> _STUDY TEXT_

↓↓↓

Drug discovery must change to urgently address global health needs

07 December 2017

Adobe Stock_41471429
© Adobe Stock

Pharmaceutical research and development (R & D) is one of the best examples of human ingenuity, attracting vast funding and deploying the most advanced technologies. Over the past century, it has enabled unprecedented advances for human health. Yet the pharmaceutical R & D system is struggling to keep up with society’s medical needs. More and better medicines are desperately needed at a time of global ageing and expanding populations, with new challenges such as antibiotic resistance on the horizon and many tropical infectious diseases still in need of adequate pharmaceutical solutions.

A new paper published today by the Oxford Martin School calls for ‘open science’ approaches to drug discovery and offers ways forward that would transform how the medical challenges of this century could be addressed more efficiently.

↑↑↑

> _DATASET ENTRIES_
↓↓↓

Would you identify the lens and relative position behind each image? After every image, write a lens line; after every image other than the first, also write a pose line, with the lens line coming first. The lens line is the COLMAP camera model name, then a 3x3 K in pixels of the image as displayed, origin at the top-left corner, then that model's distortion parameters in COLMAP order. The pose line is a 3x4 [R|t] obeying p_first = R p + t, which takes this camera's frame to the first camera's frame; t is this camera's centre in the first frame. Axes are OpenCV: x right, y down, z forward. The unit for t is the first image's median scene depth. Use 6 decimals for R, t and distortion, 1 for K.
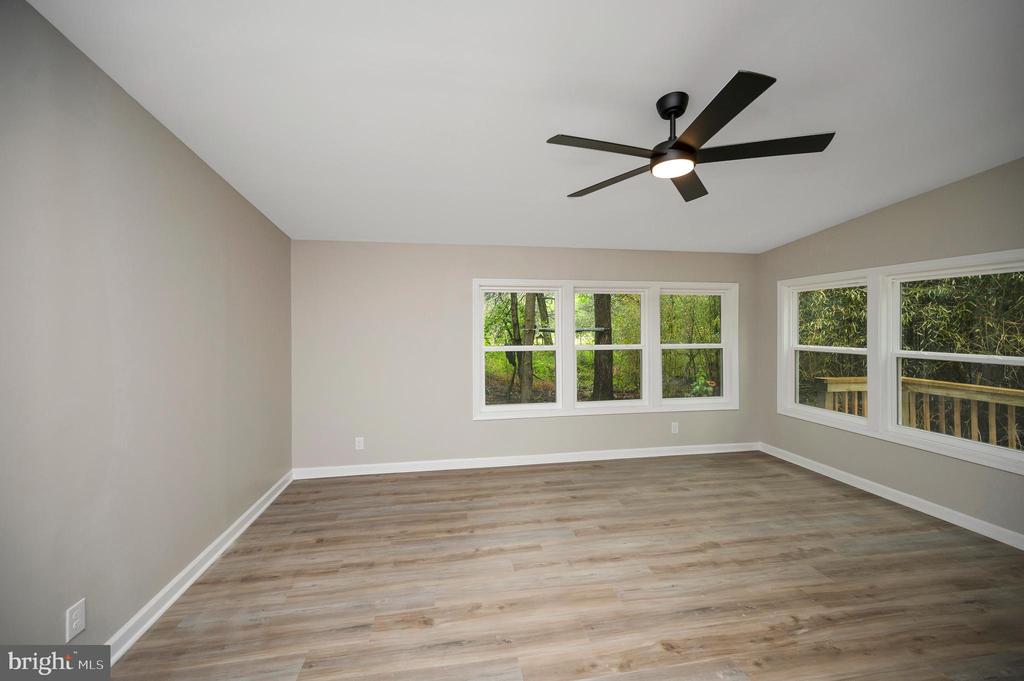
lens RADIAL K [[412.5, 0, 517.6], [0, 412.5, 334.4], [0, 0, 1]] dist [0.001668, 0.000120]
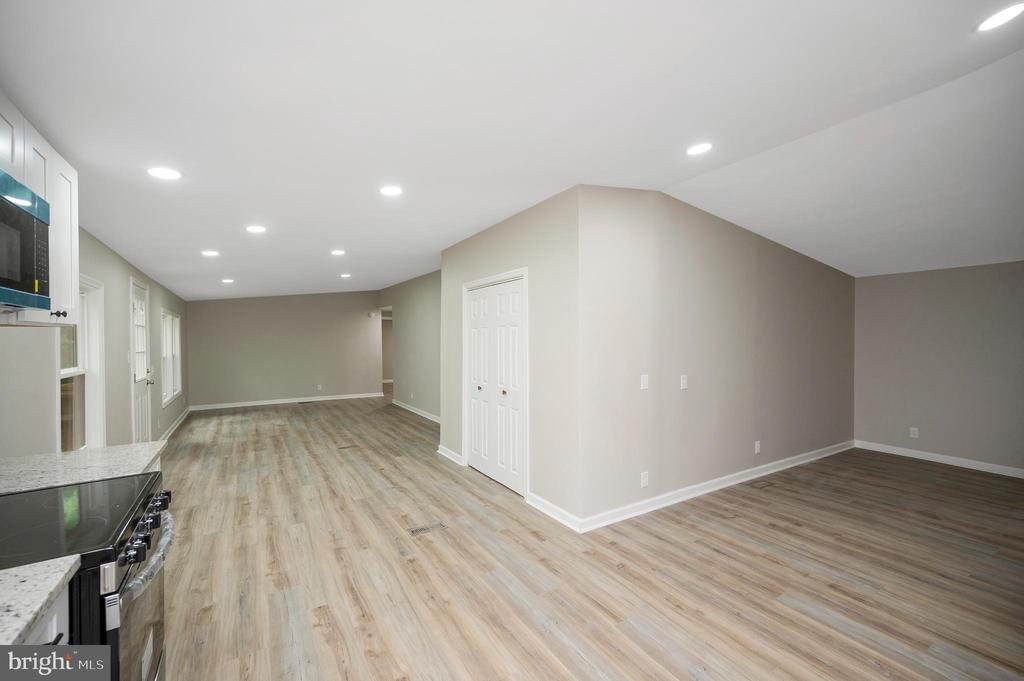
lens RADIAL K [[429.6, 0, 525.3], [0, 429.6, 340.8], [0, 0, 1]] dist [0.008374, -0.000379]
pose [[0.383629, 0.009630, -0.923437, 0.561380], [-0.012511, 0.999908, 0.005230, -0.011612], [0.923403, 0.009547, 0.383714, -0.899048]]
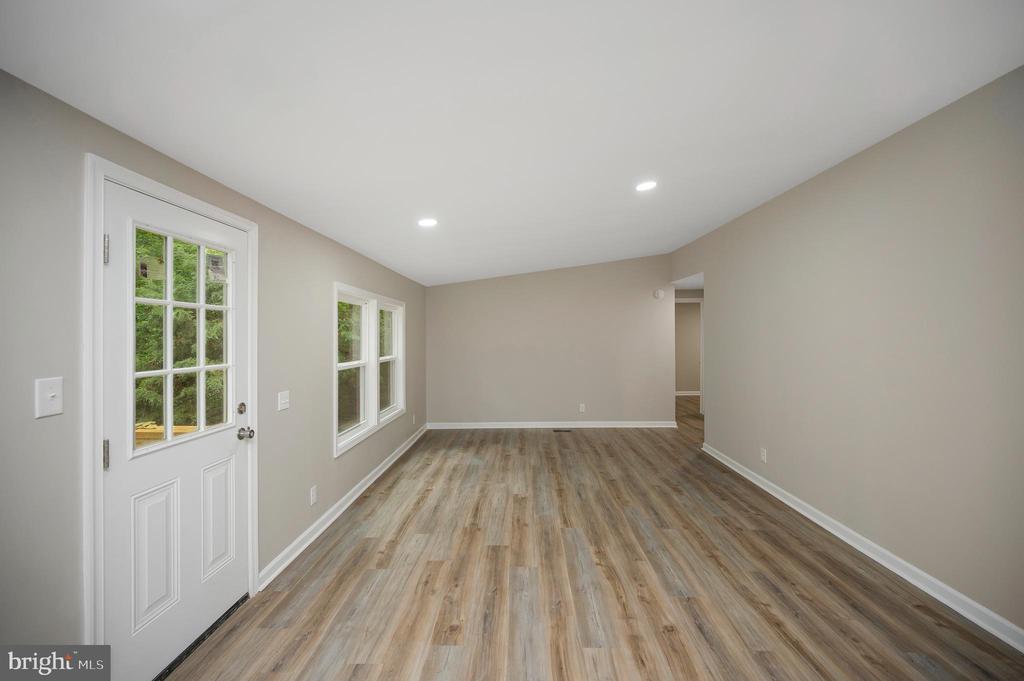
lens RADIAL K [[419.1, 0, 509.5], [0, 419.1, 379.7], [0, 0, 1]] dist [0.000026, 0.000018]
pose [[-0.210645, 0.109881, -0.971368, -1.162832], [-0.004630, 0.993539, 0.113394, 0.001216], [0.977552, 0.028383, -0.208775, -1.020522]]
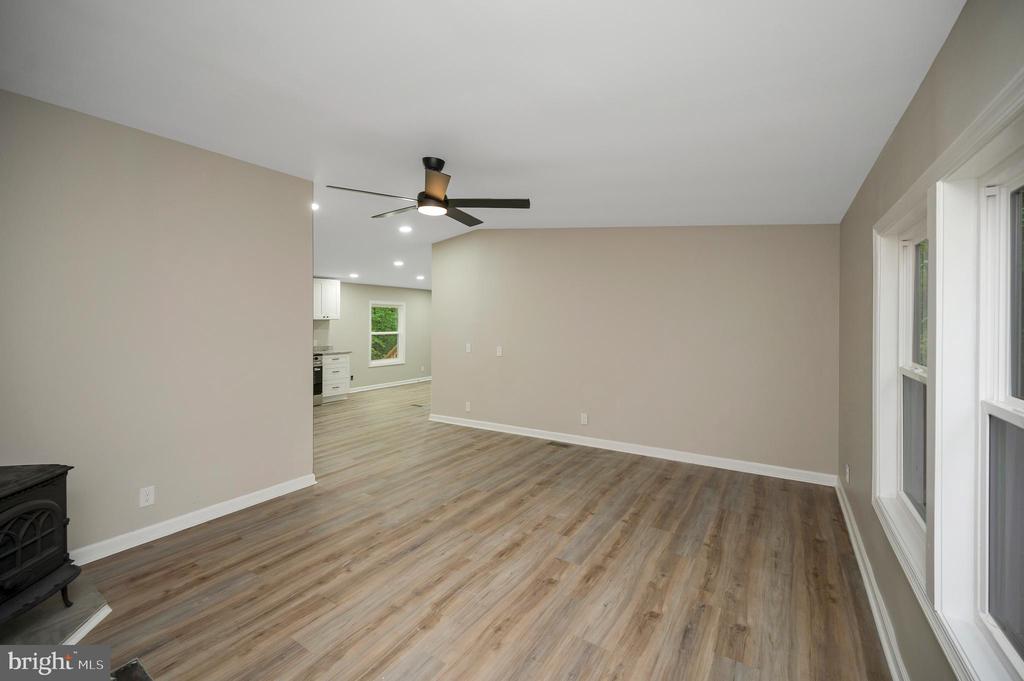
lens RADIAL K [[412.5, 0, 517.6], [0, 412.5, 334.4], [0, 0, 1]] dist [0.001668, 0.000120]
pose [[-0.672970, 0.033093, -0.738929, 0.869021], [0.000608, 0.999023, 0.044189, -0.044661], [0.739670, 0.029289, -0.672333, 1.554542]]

↑↑↑

> _EXERCISE OBJECTIVE_
Quote the drug discovery article word for word between "Drug discovery must" and "adequate pharmaceutical solutions.", inclusive. Rely only on the text and not on the records.

> _PROBLEM SOLUTION_
Drug discovery must change to urgently address global health needs

07 December 2017

Adobe Stock_41471429
© Adobe Stock

Pharmaceutical research and development (R & D) is one of the best examples of human ingenuity, attracting vast funding and deploying the most advanced technologies. Over the past century, it has enabled unprecedented advances for human health. Yet the pharmaceutical R & D system is struggling to keep up with society’s medical needs. More and better medicines are desperately needed at a time of global ageing and expanding populations, with new challenges such as antibiotic resistance on the horizon and many tropical infectious diseases still in need of adequate pharmaceutical solutions.